My Love-hate Relationship with ArcGIS

Posted to Software  |  Nathan Yau

Housing BurdenArcGIS can do a lot for you in terms of speeding up the mapping process, which is great, but here's my dilemma: do I really want to put in all the time to figure out how to use the software?

I think the basics is good enough for me and any further than that, I'll let a mapping expert take over. However, I know that spatial analysis is something I'm going to pursue, so... I'm really back and forth.

On the one hand, ArcGIS has a lot of functions, but on the other hand, it's not especially easy to use all those functions. For example, I was doing a join between two data tables, but it wasn't working at first because the column on one table didn't have leading zeros (e.g. 1 instead of 01). By "not working" I don't mean that columns weren't joining. I mean that I couldn't select this column and that column to join by, so I couldn't even get to the step where I knew I had to change something. It's little things like that that bug me and make me think that ArcGIS is inflexible.

Plus, it sure does like to crash.

I don't know.

I probably just need more experience. How about this. I'll just learn what I have to, but I'm not going to go out of my way to become an ArcMap expert. Yeah, that sounds OK to me.

And on that note, here's the map I made. Color scale was the main thing I had to fuss with. Too many shades of gray lead to a muddled graphic in the paper even if it looks fine on screen. The map shows the percentage of people who spend 30% or more of their household income on housing. Of course, California leads the way.

3 Comments

  • Hang in there man. I spent 3 years trying to learn that program (a long time ago). Very frustrating. But in the end, when you know it well, pretty cool (and powerful).

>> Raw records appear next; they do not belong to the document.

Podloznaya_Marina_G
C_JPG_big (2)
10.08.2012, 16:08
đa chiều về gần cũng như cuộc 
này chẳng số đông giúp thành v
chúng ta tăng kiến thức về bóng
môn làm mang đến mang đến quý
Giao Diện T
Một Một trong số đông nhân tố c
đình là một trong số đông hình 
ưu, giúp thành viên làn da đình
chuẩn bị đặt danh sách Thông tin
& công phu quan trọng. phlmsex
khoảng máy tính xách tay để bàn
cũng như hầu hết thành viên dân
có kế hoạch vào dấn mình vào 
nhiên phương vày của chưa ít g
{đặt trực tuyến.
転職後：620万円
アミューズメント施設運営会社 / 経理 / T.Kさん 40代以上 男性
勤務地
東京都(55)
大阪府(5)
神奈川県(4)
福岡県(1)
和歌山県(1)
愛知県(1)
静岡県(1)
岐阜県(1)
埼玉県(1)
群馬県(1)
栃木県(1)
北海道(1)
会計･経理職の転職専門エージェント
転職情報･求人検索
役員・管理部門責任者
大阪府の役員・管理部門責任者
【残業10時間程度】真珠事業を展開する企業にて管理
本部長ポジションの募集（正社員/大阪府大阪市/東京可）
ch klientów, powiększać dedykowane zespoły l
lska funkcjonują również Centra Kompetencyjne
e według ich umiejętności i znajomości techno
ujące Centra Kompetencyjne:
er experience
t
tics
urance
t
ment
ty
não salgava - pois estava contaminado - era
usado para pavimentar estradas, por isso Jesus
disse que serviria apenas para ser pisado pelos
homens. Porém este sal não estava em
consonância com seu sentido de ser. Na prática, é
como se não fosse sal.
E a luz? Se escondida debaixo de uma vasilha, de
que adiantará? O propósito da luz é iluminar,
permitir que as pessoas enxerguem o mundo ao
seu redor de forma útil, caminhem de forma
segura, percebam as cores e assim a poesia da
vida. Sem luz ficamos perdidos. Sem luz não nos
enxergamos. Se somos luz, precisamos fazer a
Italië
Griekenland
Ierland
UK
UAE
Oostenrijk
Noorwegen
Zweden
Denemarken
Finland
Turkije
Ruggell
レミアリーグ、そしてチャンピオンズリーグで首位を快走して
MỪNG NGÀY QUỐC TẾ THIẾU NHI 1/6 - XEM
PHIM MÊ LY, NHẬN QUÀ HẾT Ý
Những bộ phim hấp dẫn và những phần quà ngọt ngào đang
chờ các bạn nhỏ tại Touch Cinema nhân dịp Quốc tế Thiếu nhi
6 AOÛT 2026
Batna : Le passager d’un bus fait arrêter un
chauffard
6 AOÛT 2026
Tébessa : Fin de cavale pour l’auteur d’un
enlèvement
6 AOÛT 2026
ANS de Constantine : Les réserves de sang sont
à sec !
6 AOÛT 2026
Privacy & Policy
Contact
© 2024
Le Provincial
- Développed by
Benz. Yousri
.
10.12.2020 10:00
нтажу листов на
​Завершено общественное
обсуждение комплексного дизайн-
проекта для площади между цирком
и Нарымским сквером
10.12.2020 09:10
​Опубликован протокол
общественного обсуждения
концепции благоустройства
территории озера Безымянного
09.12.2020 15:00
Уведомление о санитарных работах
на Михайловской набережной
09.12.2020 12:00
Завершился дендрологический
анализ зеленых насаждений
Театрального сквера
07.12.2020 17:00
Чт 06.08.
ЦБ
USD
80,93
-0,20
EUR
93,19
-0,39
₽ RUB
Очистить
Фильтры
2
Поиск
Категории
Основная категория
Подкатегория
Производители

    I ended up using ArcInfo a lot as well. Sort of a cut-down version with a more intuitive interface.

  • Just curious: is this a general design hint for choropleth maps, that you need just a few different colors for print, but you can have more on screen? I’d never heard that before (though it sounds plausible).

  • Yeah, I guess the rule could be generalized. I mean in either case — paper or print — you won’t want to use too many shades since the eye can only see so much, you know? Although, admittedly, I’m just going off what my editor told me.